An Idea!” Cygnus pronounced with a swell of his chest. “An Idea is the answer to your great riddle! 

You see, your riddle was rather easy really. Any fool could have solved it. And to think, I’d heard of your mastery over the spoken word and riddle, and all this time it was just talk. It hardly took any time at all for me to solve, and it is quite dull I have to say. I would make a better master of riddles than you.” Cygnus had begun to gloat, his ego having swelled so large in his travels and victories that he had begun to believe himself invincible, incapable of any wrong or misstep.  

At this, the growing crowd around him gasped, for no one had ever spoken to the sphinx in such a way, and Cygnus turned towards them, raising his arms in a symbol of victory. 

The sphinx-who had never been spoken to like this- had started to become angry, this boy-hero had grown to think himself greater than the sphinx, wiser, more cunning, stronger. And because Cygnus could no longer feel fear, when he saw the sphinx approach, he did not see it for the danger it was. 

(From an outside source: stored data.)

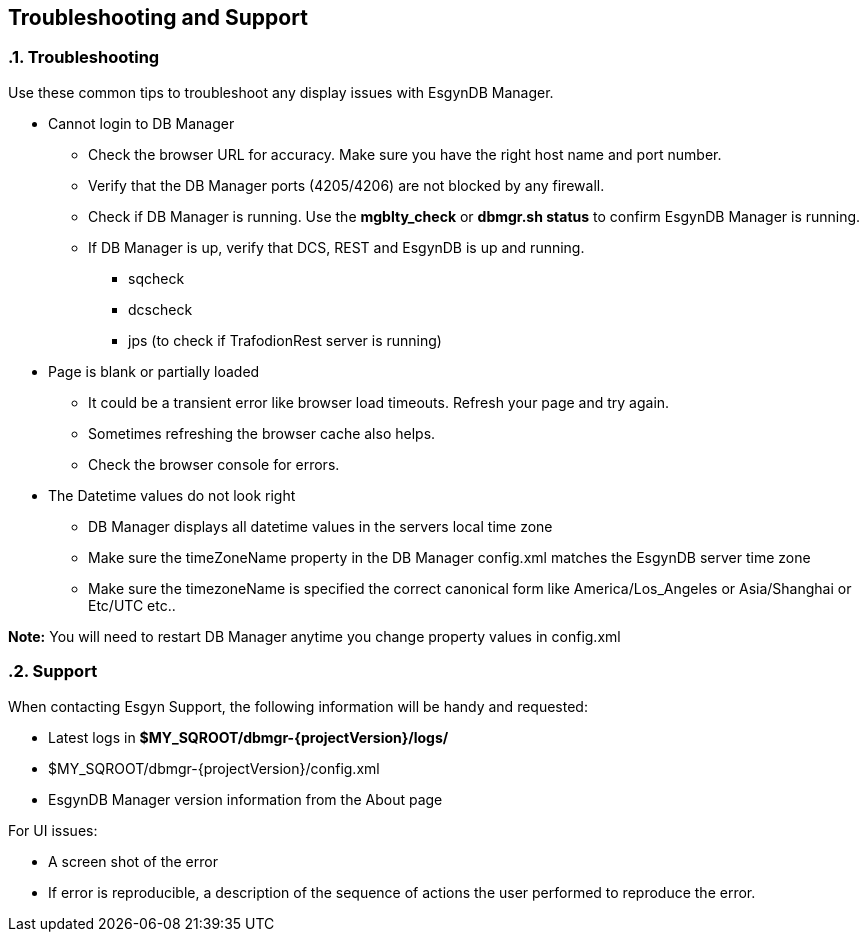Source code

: ////
/**
  *(C) Copyright 2015 Esgyn Corporation
  *
  * Confidential computer software. Valid license from Esgyn required for
  * possession, use or copying. Consistent with FAR 12.211 and 12.212,
  * Commercial Computer Software, Computer Software Documentation, and
  * Technical Data for Commercial Items are licensed to the U.S. Government
  * under vendor's standard commercial license.
  *
  */
////
[[architecture]]
== Troubleshooting and Support
:doctype: book
:numbered:
:toc: left
:icons: font
:experimental:

=== Troubleshooting
Use these common tips to troubleshoot any display issues with EsgynDB Manager.

* Cannot login to DB Manager
** Check the browser URL for accuracy. Make sure you have the right host name and port number.
** Verify that the DB Manager ports (4205/4206) are not blocked by any firewall.
** Check if DB Manager is running. Use the *mgblty_check* or *dbmgr.sh status* to confirm EsgynDB Manager is running.
** If DB Manager is up, verify that DCS, REST and EsgynDB is up and running.
*** sqcheck
*** dcscheck
*** jps  (to check if TrafodionRest server is running)

* Page is blank or partially loaded
** It could be a transient error like browser load timeouts. Refresh your page and try again.
** Sometimes refreshing the browser cache also helps.
** Check the browser console for errors.

* The Datetime values do not look right
** DB Manager displays all datetime values in the servers local time zone
** Make sure the timeZoneName property in the DB Manager config.xml matches the EsgynDB server time zone
** Make sure the timezoneName is specified the correct canonical form like America/Los_Angeles or Asia/Shanghai or Etc/UTC etc..

*Note:* You will need to restart DB Manager anytime you change property values in config.xml

=== Support
When contacting Esgyn Support, the following information will be handy and requested:

* Latest logs in *$MY_SQROOT/dbmgr-{projectVersion}/logs/*
* $MY_SQROOT/dbmgr-{projectVersion}/config.xml
* EsgynDB Manager version information from the About page

For UI issues:

* A screen shot of the error
* If error is reproducible, a description of the sequence of actions the user performed to reproduce the error.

“You’re wrong.” The sphinx said, now right beside Cygnus, who’s attention still remained on the crowd. 

“About what?” Cygnus asked, turning, finally, back towards the sphinx. 

“The answer to my riddle is not ‘an idea’” the sphinx said, advancing on Cygnus, a smile curling her mouth. 

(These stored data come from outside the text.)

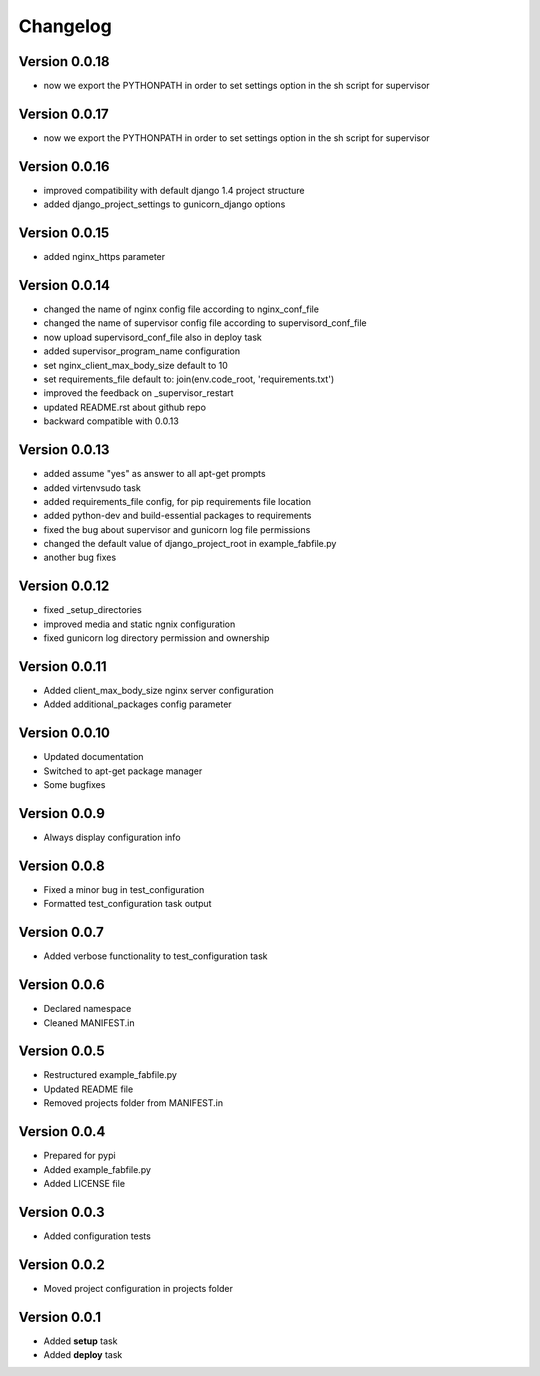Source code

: Changelog
=============================================================

Version 0.0.18
-------------------------------------------------------------

* now we export the PYTHONPATH in order to set settings option in the sh script for supervisor

Version 0.0.17
-------------------------------------------------------------

* now we export the PYTHONPATH in order to set settings option in the sh script for supervisor

Version 0.0.16
-------------------------------------------------------------

* improved compatibility with default django 1.4 project structure
* added django_project_settings to gunicorn_django options

Version 0.0.15
-------------------------------------------------------------

* added nginx_https parameter

Version 0.0.14
-------------------------------------------------------------

* changed the name of nginx config file according to nginx_conf_file
* changed the name of supervisor config file according to supervisord_conf_file
* now upload supervisord_conf_file also in deploy task
* added supervisor_program_name configuration
* set nginx_client_max_body_size default to 10
* set requirements_file default to: join(env.code_root, 'requirements.txt')
* improved the feedback on _supervisor_restart
* updated README.rst about github repo
* backward compatible with 0.0.13

Version 0.0.13
-------------------------------------------------------------

* added assume "yes" as answer to all apt-get prompts
* added virtenvsudo task
* added requirements_file config, for pip requirements file location
* added python-dev and build-essential packages to requirements
* fixed the bug about supervisor and gunicorn log file permissions
* changed the default value of django_project_root in example_fabfile.py
* another bug fixes

Version 0.0.12
-------------------------------------------------------------

* fixed _setup_directories
* improved media and static ngnix configuration
* fixed gunicorn log directory permission and ownership

Version 0.0.11
-------------------------------------------------------------

* Added client_max_body_size nginx server configuration
* Added additional_packages config parameter

Version 0.0.10
-------------------------------------------------------------

* Updated documentation
* Switched to apt-get package manager
* Some bugfixes

Version 0.0.9
-------------------------------------------------------------

* Always display configuration info

Version 0.0.8
-------------------------------------------------------------

* Fixed a minor bug in test_configuration
* Formatted test_configuration task output

Version 0.0.7
-------------------------------------------------------------

* Added verbose functionality to test_configuration task

Version 0.0.6
-------------------------------------------------------------

* Declared namespace
* Cleaned MANIFEST.in

Version 0.0.5
-------------------------------------------------------------

* Restructured example_fabfile.py
* Updated README file
* Removed projects folder from MANIFEST.in

Version 0.0.4
-------------------------------------------------------------

* Prepared for pypi
* Added example_fabfile.py
* Added LICENSE file

Version 0.0.3
-------------------------------------------------------------

* Added configuration tests

Version 0.0.2
-------------------------------------------------------------

* Moved project configuration in projects folder

Version 0.0.1
-------------------------------------------------------------

* Added **setup** task
* Added **deploy** task
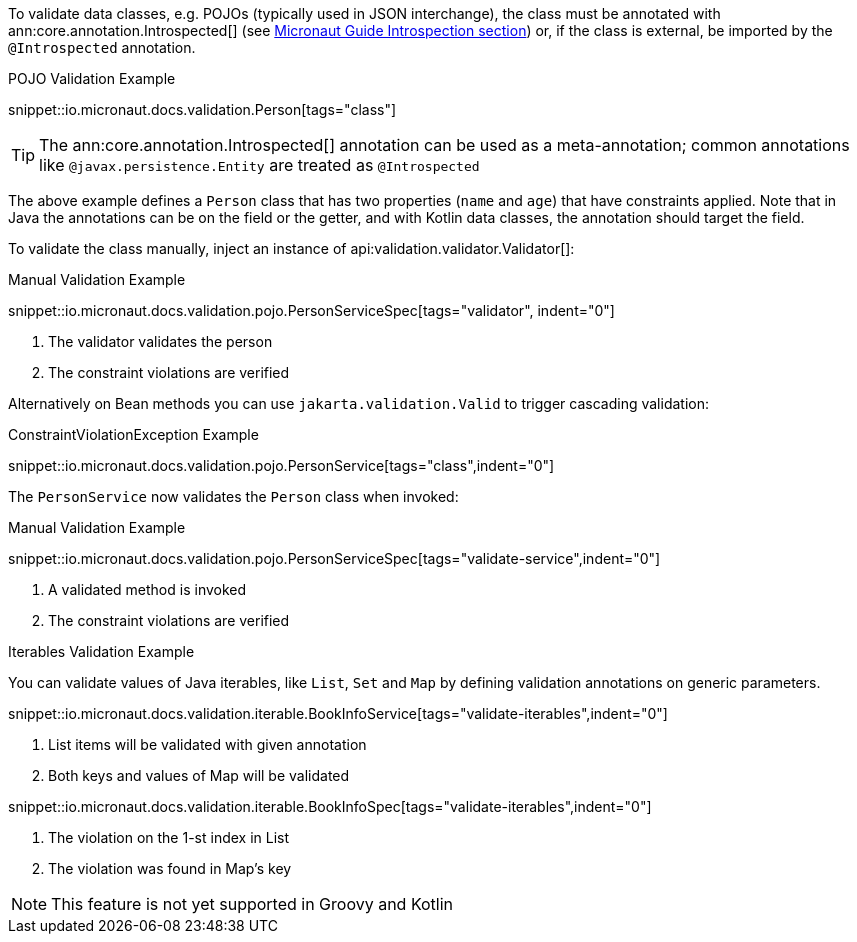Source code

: 
To validate data classes, e.g. POJOs (typically used in JSON interchange), the class must be annotated with ann:core.annotation.Introspected[] (see link:https://docs.micronaut.io/latest/guide/#introspection[Micronaut Guide Introspection section]) or, if the class is external, be imported by the `@Introspected` annotation.

.POJO Validation Example
snippet::io.micronaut.docs.validation.Person[tags="class"]

TIP: The ann:core.annotation.Introspected[] annotation can be used as a meta-annotation; common annotations like `@javax.persistence.Entity` are treated as `@Introspected`

The above example defines a `Person` class that has two properties (`name` and `age`) that have constraints applied. Note that in Java the annotations can be on the field or the getter, and with Kotlin data classes, the annotation should target the field.

To validate the class manually, inject an instance of api:validation.validator.Validator[]:

.Manual Validation Example
snippet::io.micronaut.docs.validation.pojo.PersonServiceSpec[tags="validator", indent="0"]

<1> The validator validates the person
<2> The constraint violations are verified

Alternatively on Bean methods you can use `jakarta.validation.Valid` to trigger cascading validation:

.ConstraintViolationException Example
snippet::io.micronaut.docs.validation.pojo.PersonService[tags="class",indent="0"]

The `PersonService` now validates the `Person` class when invoked:

.Manual Validation Example
snippet::io.micronaut.docs.validation.pojo.PersonServiceSpec[tags="validate-service",indent="0"]

<1> A validated method is invoked
<2> The constraint violations are verified

.Iterables Validation Example

You can validate values of Java iterables, like `List`, `Set` and `Map` by defining validation annotations on generic parameters.

snippet::io.micronaut.docs.validation.iterable.BookInfoService[tags="validate-iterables",indent="0"]

<1> List items will be validated with given annotation
<2> Both keys and values of Map will be validated

snippet::io.micronaut.docs.validation.iterable.BookInfoSpec[tags="validate-iterables",indent="0"]

<1> The violation on the 1-st index in List
<2> The violation was found in Map's key

NOTE: This feature is not yet supported in Groovy and Kotlin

 Cygnus again pointed his sword at the sphinx, but it was no use, in one clean bite, the sphinx swallowed him whole.  

For the boy with no fear did not know when he was fighting a losing battle, and a boy with too big an ego wouldn’t back out even if he knew the price.  

True to her word, the sphinx ate and destroyed the remainder of Cygnus’ village, and then flew to find a new, smarter village to toy with. 

With the death of his town, came the death of the legend of the great boy-hero; Cygnus Bane, who was afraid of nothing and no one. The world had forgotten the would-be slayer of monsters. All, except, I suppose, for the sphinx, who thought back on the boy-hero ever so often.  

And of the true answer to his riddle; fear.